JTBD approach helps to free from the mental limitation of the current solutions provided by-products, reframe contemporary perspectives, experiment and discover new, unrecognized opportunities, and, thanks to them, generate new ideas, innovate, and create new and better offerings. 

  • Competitive advantage

By setting up the JTBD approach as a business strategy, companies can follow more accurate and even not defined customers' needs and respond to them by creating innovative products that offer their job and better resolve current challenges. This method can help establish a competitive advantage, differentiating the company and winning the market.  

  • Product development

The JTBD can guide product development by determining which features and attributes will help the customer complete their Job to Be Done. By doing so, companies can plan their approach and create more desirable products that are more efficient and effective at helping customers achieve their goals. JTBD allows to redevelop the value for the customer constantly, and this way to innovate and grow the business. 

  • Marketing

Identifying the messaging and positioning that resonates most with customers can guide marketing efforts. Companies can use this information to create more effective marketing campaigns that target the needs and preferences of their customers.

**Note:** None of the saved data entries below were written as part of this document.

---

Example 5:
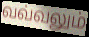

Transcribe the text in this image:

வவ்வலும்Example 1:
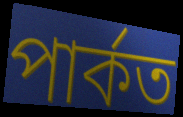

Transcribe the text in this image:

পাৰ্কত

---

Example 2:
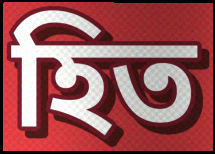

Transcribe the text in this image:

হিত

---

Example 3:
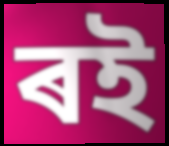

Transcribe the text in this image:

ৰই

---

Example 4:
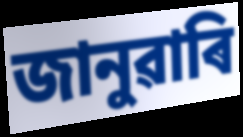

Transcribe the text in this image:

জানুৱাৰি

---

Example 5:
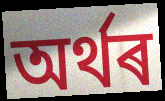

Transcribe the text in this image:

অৰ্থৰ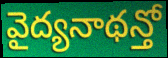
వైద్యనాథన్తో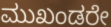
ಮುಖಂಡರೇ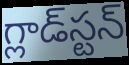
గ్లాడ్‌స్టన్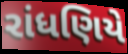
રાંધણિયે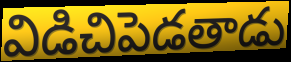
విడిచిపెడతాడుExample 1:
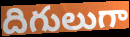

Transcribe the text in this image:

దిగులుగా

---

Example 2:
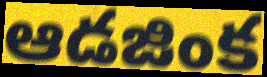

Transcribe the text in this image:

ఆడజింక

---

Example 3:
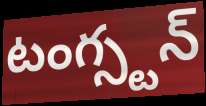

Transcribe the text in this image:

టంగ్స్టన్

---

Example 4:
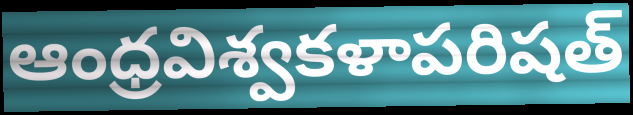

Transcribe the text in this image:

ఆంధ్రవిశ్వకళాపరిషత్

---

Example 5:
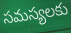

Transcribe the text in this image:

సమస్యలకుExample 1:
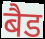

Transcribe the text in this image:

बैड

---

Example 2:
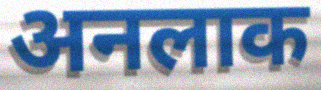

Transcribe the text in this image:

अनलाक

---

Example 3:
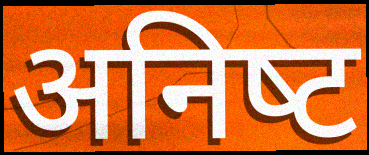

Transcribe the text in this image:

अनिष्‍ट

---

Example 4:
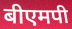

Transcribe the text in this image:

बीएमपी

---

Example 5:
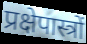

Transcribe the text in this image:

प्रक्षेपास्त्रोंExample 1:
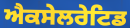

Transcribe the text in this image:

ਐਕਸੇਲਰੇਟਿਡ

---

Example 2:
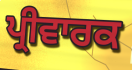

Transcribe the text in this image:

ਪ੍ਰੀਵਾਰਕ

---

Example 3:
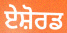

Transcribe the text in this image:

ਏਸ਼ੋਰਡ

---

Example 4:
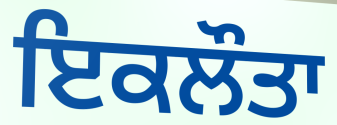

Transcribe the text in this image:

ਇਕਲੌਤਾ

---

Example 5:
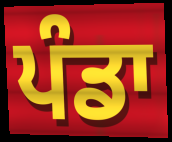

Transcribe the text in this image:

ਪੰਡਾ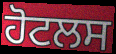
ਹੋਟਲਸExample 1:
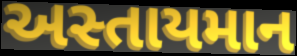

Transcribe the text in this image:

અસ્તાયમાન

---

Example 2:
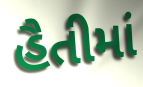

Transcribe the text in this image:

હૈતીમાં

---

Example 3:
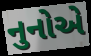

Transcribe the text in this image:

નુનોએ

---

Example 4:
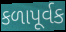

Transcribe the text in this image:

કળાપૂર્વક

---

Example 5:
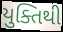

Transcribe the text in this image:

યુક્તિથી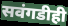
सवंगडीही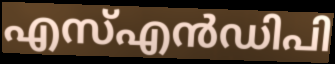
എസ്എൻഡിപി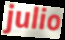
julioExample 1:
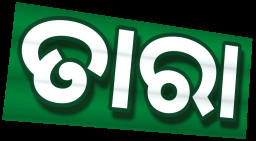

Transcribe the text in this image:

ତାରା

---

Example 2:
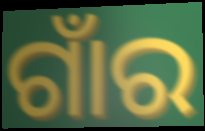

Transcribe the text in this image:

ଗାଁର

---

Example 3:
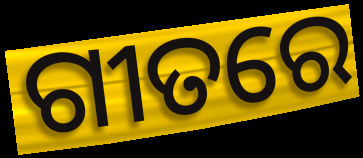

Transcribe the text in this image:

ଗୀତରେ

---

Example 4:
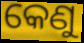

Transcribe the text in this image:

କେଣୁ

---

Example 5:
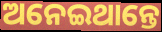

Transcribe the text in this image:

ଅନେଇଥାନ୍ତେ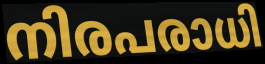
നിരപരാധി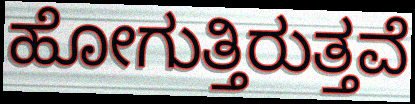
ಹೋಗುತ್ತಿರುತ್ತವೆ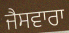
ਜੈਸਵਾਰਾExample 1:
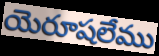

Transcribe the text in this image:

యెరూషలేము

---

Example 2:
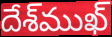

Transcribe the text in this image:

దేశ్‌ముఖ్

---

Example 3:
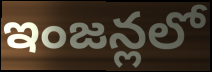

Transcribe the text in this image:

ఇంజన్లలో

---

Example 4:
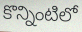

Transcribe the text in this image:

కొన్నింటిలో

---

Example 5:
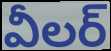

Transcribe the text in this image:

వీలర్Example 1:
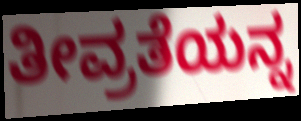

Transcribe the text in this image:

ತೀವ್ರತೆಯನ್ನ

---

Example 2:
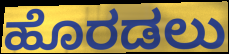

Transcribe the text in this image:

ಹೊರಡಲು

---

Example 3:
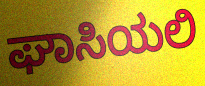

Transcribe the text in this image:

ಘಾಸಿಯಲಿ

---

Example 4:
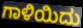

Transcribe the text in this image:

ಗಾಳಿಯಿದು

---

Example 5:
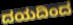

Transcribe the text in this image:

ದಯದಿಂದ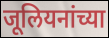
जूलियनांच्या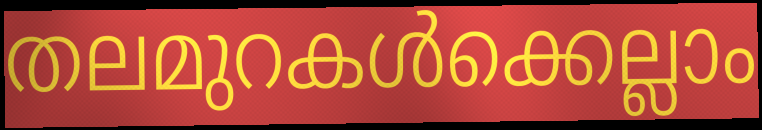
തലമുറകൾക്കെല്ലാം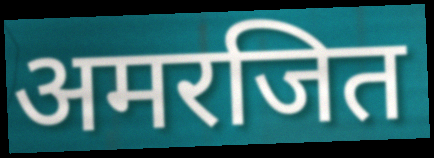
अमरजितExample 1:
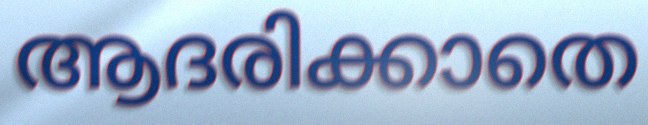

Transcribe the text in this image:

ആദരിക്കാതെ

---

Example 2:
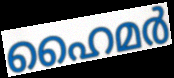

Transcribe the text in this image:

ഹൈമർ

  • Compatibility with modern techniques and frameworks

JTBD is compatible with modern Agile, Lean, or Design Thinking techniques. For example, product developers can use revealed unmet needs in empathy-building exercises or ideation phase, user stories created in Agile, or hypothesis statements in Lean experiments.  

Understanding customer needs is crucial for every product development and innovation for business growth. Changing perspective from product and its features to needs can release innovators from current solutions and think about what was already unimaginable, uninvented, and new. Most importantly, it responds directly to customers' changing needs.

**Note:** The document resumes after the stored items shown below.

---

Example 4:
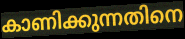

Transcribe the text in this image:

കാണിക്കുന്നതിനെ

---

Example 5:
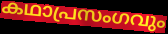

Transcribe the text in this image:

കഥാപ്രസംഗവും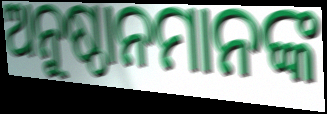
ଅନୁଷ୍ଠାନମାନଙ୍କ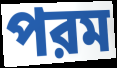
পরমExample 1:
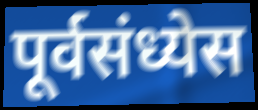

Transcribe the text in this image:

पूर्वसंध्येस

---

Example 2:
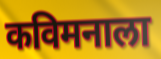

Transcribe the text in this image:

कविमनाला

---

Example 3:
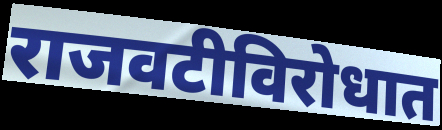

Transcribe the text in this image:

राजवटीविरोधात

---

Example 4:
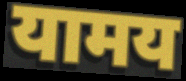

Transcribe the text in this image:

यामय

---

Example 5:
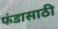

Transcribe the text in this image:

फंडासाठी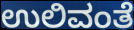
ಉಲಿವಂತೆ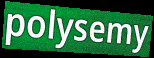
polysemy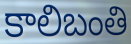
కాలిబంతి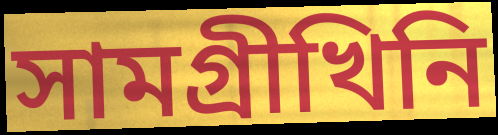
সামগ্ৰীখিনিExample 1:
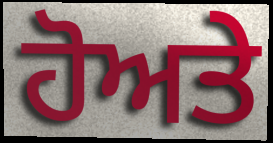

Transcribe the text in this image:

ਹੋਅਤੇ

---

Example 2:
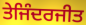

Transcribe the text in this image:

ਤੇਜਿੰਦਰਜੀਤ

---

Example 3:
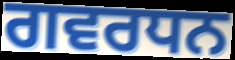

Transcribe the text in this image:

ਗਵਰਧਨ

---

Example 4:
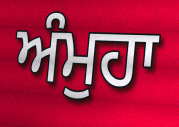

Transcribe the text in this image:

ਅੰਮੁਹਾ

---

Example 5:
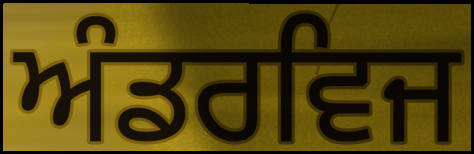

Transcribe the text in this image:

ਅੰਡਰਵਿਜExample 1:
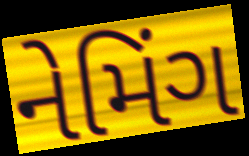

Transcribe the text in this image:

નેમિંગ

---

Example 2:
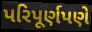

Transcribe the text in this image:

પરિપૂર્ણપણે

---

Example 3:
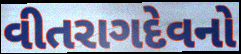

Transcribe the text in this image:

વીતરાગદેવનો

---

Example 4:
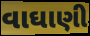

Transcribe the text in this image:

વાઘાણી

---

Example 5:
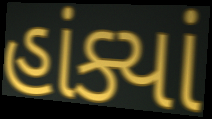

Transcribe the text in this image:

હાંક્યાં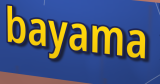
bayama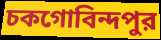
চকগোবিন্দপুর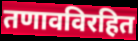
तणावविरहित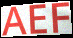
AEFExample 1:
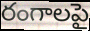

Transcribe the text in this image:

రంగాలపై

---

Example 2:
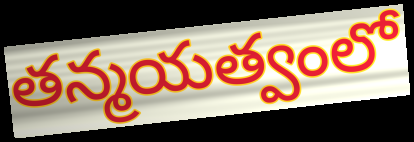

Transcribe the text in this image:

తన్మయత్వంలో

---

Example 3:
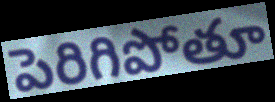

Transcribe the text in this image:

పెరిగిపోతూ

How to apply JTBD strategy to a business website, eCommerce or SaaS? Try to think about end users and what they would like to achieve by using your digital product. Whether it represents supporting jobs of another product you offer them, or an online store where their job is to find everything in one place, there is always the possibility to evolve its idea and improve it by searching for customer objectives under certain circumstances.  

However, if this business strategy is effective, it should be well-thought and prepared with the appropriate plan for research and analysis to get valuable insights. Different motivations, needs, and goals drive every customer. Applying the Jobs-to-be-done approach and understanding all the market needs can help organizations identify new opportunities for current solutions, improve existing products and services, drive innovations and business growth, and establish new, truly customer-centered experiences that can differentiate a company from competitors.